Même si la Cour s'est rangée du côté de la plaignante, elle a estimé que l'accusé ne pouvait pas être condamné pour actes d'ordre sexuel commis sur une personne incapable de discernement ou de résistance... tout simplement parce que l'acte sexuel était consenti. Les juges ont néanmoins conseillé à la plaignante de porter l'affaire plus loin afin qu'une plus haute instance tranche dans ce type de situation.

Expérience pesante

En attendant, le verdict prononcé a suscité une vague d'incompréhension. Pour la gynécologue zurichoise et thérapeute sexuelle Yvette Plambeck, il s'agit ici d'un «coup dur pour les femmes», parce que les hommes ne vont visiblement pas être punis quand ils enlèvent leur préservatif en douce et mettent ainsi la santé de leur partenaire en danger. Elle rappelle que les maladies sexuellement transmissibles (MST) augmentent constamment. Dans tous les cas, elle conseille aux femmes de définir des règles claires avant chaque acte sexuel et de refuser de coucher avec un homme s'il ne veut pas se protéger.

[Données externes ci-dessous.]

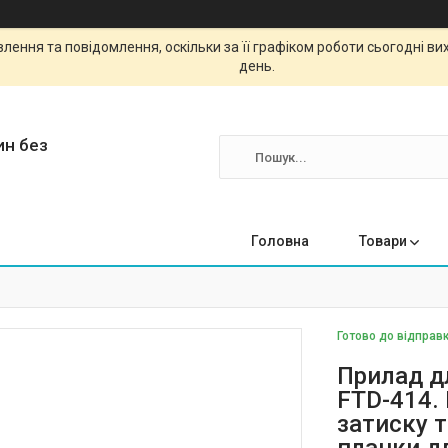
ення та повідомлення, оскільки за її графіком роботи сьогодні в
день.
ин без
Головна
Товари
Готово до відправк
Прилад д
FTD-414. 
затиску т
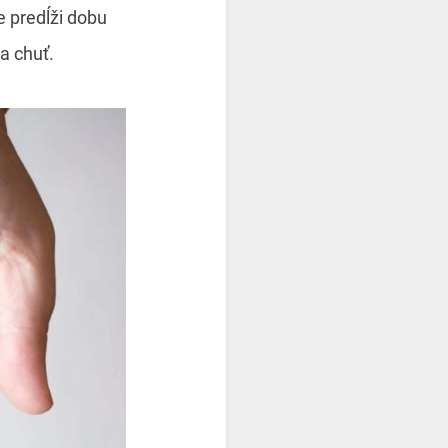
e predĺži dobu
a chuť.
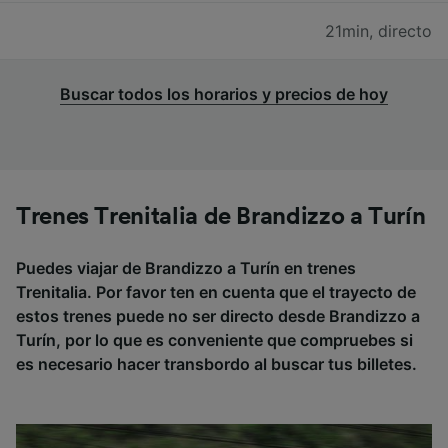
21min
,
directo
Buscar todos los horarios y precios de hoy
Trenes Trenitalia de Brandizzo a Turín
Puedes viajar de Brandizzo a Turín en trenes
Trenitalia. Por favor ten en cuenta que el trayecto de
estos trenes puede no ser directo desde Brandizzo a
Turín, por lo que es conveniente que compruebes si
es necesario hacer transbordo al buscar tus billetes.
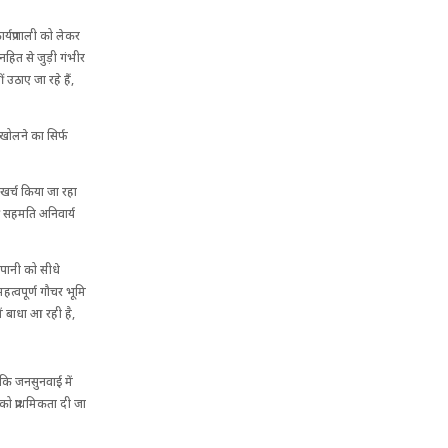
र्यप्रणाली को लेकर
नहित से जुड़ी गंभीर
ं उठाए जा रहे हैं,
 खोलने का सिर्फ
ं खर्च किया जा रहा
की सहमति अनिवार्य
त पानी को सीधे
त्वपूर्ण गौचर भूमि
ें बाधा आ रही है,
 कि जनसुनवाई में
को प्राथमिकता दी जा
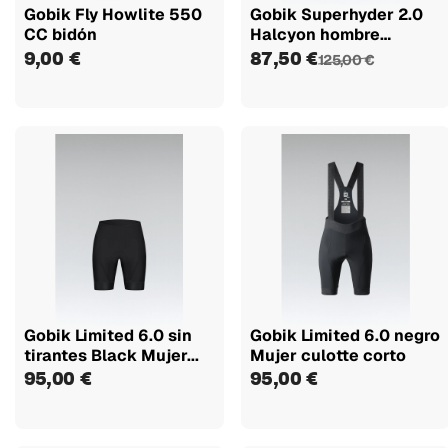
Gobik Fly Howlite 550
Gobik Superhyder 2.0
CC bidón
Halcyon hombre
maillot...
9,00 €
87,50 €
125,00 €
Gobik Limited 6.0 sin
Gobik Limited 6.0 negro
tirantes Black Mujer...
Mujer culotte corto
95,00 €
95,00 €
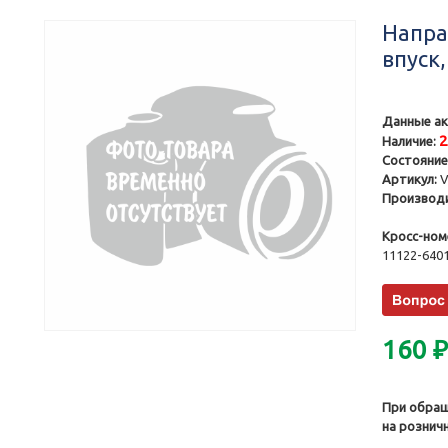
Напра
впуск
Данные ак
Наличие:
Состояние
Артикул:
V
Производи
Кросс-ном
11122-640
160
При обращ
на рознич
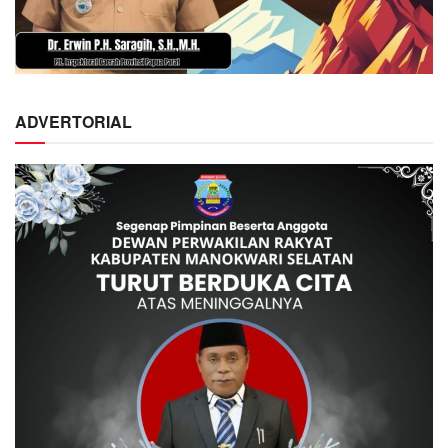
ADVERTORIAL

David Scheiner, gynécologue à l'hôpital universitaire de Zurich, note pour sa part qu'une telle expérience peut être très pesante pour les femmes concernées. «Il faut attendre jusqu'à trois mois avant de savoir si l'on a contracté le VIH.» À l'attente, s'ajoutent les nombreuses visites chez le médecin, les tests et le temps consacré à tout cela.

Vide juridique

«Ces dégâts financiers, médicaux et psychologiques sont totalement inutiles puisqu'il suffit d'un préservatif pour éviter tout cela», résume le médecin. Pour lui, la récente décision de la justice est un retour au Moyen Âge. «Cela montre que la femme est totalement livrée à l'homme.»

Un avis partagé par Andrea Gisler, avocate et présidente de la centrale zurichoise pour les femmes: «Cet exemple montre à quel point notre droit pénal est moyenâgeux. On se retrouve face à un vide juridique.»

Faire recours

Un vide qu'Andrea Caroni, avocat et conseiller aux États (PLR/AR), souhaite combler: «Nous discuterons bientôt des délits sexuels au sein de la commission des affaires juridiques et devrions également prendre en compte ce type de situation. Il est évident que le rapport sexuel n'est plus consenti une fois que l'homme enlève en douce son préservatif.» Voilà pourquoi il conseille à la plaignante de faire recours: «Une décision du Tribunal fédéral permettrait d'y voir plus clair.»